I wasn't even sure how merging Laws worked. Austin was hellbent on merging his Fire and Light Laws into a Solar Law, but I wasn't sure that was the right path for me. A lot of my Skills were either or, not both, unlike Austin's.

He had built himself around both his Laws relatively equally, while I had mostly kept them divided, except for a few exceptions.

My hammer, my armor, the walls I created, the projectiles I formed. All of that was pure Ice. The wind I enhanced my throws with, to expand how far my cold reached, to increase how far it penetrated, that was all pure Wind.

[Desolate Blizzard], now [Tundra's Descent] was one of the only skills that had a foot in both camps. The weapon skill [Pervading Cold] as well, but not to the same extent. I didn't count [Frozen Rift] as that felt like a different category completely.

Would combining them now cause problems? Would it make my Law more powerful, or would waiting be better?

I wasn't sure.

Combining them into an Arctic Law sounded like it would be more powerful, but what if that wasn't the case? What if I kept them separate and pushed them further, combining them later?

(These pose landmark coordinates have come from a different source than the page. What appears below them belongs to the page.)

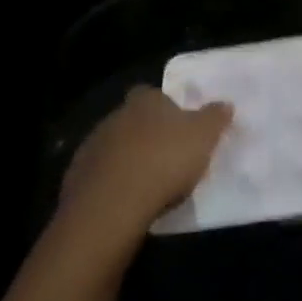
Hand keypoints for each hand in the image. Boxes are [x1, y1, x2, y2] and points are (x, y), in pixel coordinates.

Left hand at [58, 86, 231, 243]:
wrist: (111, 206)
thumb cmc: (164, 161)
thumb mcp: (204, 137)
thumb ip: (215, 118)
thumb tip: (225, 104)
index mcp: (145, 101)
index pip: (153, 94)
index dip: (166, 107)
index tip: (179, 125)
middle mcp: (114, 117)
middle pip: (133, 120)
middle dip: (147, 134)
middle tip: (167, 155)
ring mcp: (91, 148)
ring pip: (114, 148)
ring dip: (128, 160)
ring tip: (149, 183)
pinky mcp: (76, 180)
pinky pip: (100, 177)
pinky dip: (112, 184)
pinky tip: (128, 201)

Would that lead to the same result, or a different result?

Vulwin was surprisingly unhelpful on that front. I had assumed we could just get the answer from him, like we had in a lot of cases so far, but that fell flat. It also wasn't something that could have been bought from the System Store after the test, Austin had checked.

This was something we had to figure out on our own, and it was that way for a reason I still couldn't understand.

Even after the tutorial, there were some things that were being kept from us.